ASSIGNMENT: Leaving the pictures out, transcribe the records below exactly.

------------------------------------------------------------------------

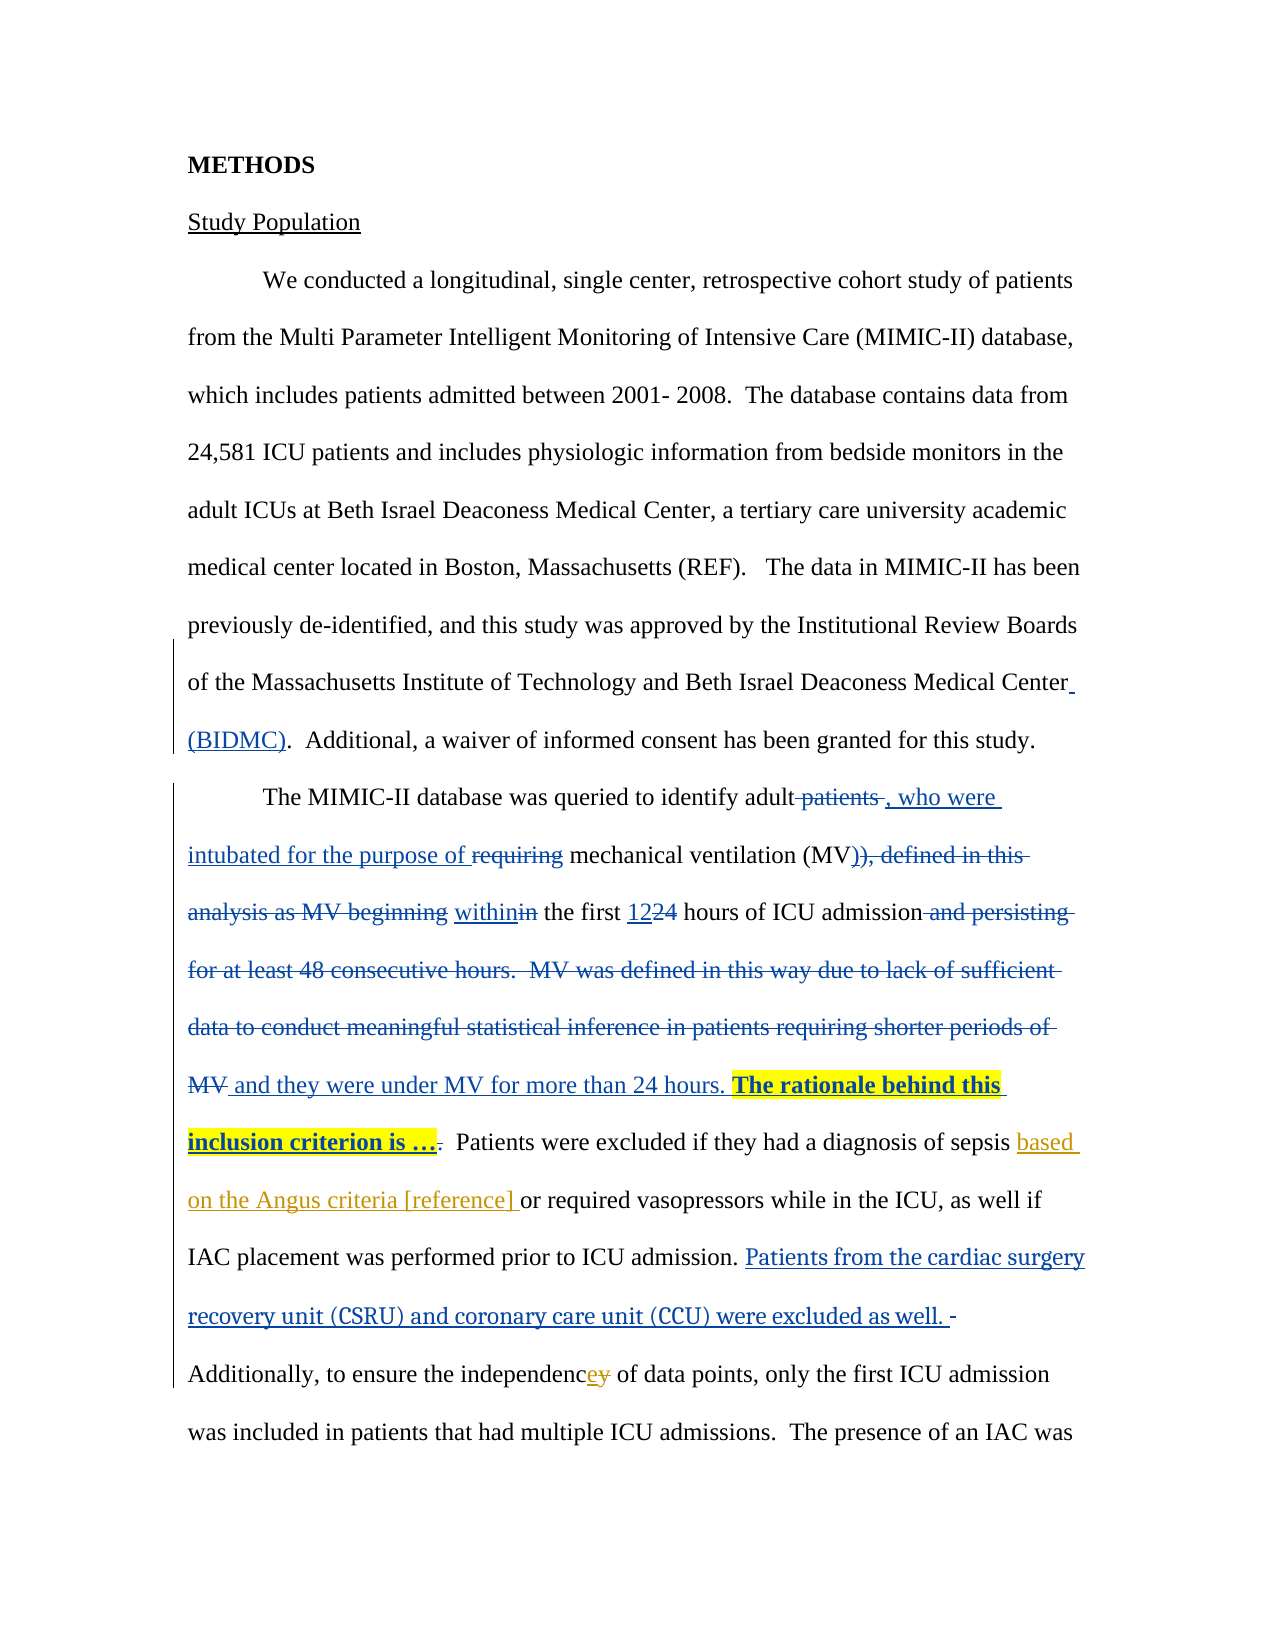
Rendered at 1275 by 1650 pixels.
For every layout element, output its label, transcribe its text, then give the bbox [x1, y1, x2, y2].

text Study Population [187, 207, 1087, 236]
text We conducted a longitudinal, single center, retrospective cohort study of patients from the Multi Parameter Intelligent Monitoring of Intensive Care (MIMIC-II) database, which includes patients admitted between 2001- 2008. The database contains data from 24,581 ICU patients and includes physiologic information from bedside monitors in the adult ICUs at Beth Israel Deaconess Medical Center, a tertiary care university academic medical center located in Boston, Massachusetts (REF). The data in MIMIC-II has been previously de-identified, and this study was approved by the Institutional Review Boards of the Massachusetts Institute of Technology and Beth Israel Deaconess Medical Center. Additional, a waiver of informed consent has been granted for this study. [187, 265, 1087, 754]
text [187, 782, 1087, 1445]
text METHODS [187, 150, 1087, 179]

------------------------------------------------------------------------

RESPONSE:
Rendered at 1275 by 1650 pixels.
For every layout element, output its label, transcribe its text, then give the bbox [x1, y1, x2, y2].

text Study Population [187, 207, 1087, 236]
text We conducted a longitudinal, single center, retrospective cohort study of patients from the Multi Parameter Intelligent Monitoring of Intensive Care (MIMIC-II) database, which includes patients admitted between 2001- 2008. The database contains data from 24,581 ICU patients and includes physiologic information from bedside monitors in the adult ICUs at Beth Israel Deaconess Medical Center, a tertiary care university academic medical center located in Boston, Massachusetts (REF). The data in MIMIC-II has been previously de-identified, and this study was approved by the Institutional Review Boards of the Massachusetts Institute of Technology and Beth Israel Deaconess Medical Center. Additional, a waiver of informed consent has been granted for this study. [187, 265, 1087, 754]
text [187, 782, 1087, 1445]
text METHODS [187, 150, 1087, 179]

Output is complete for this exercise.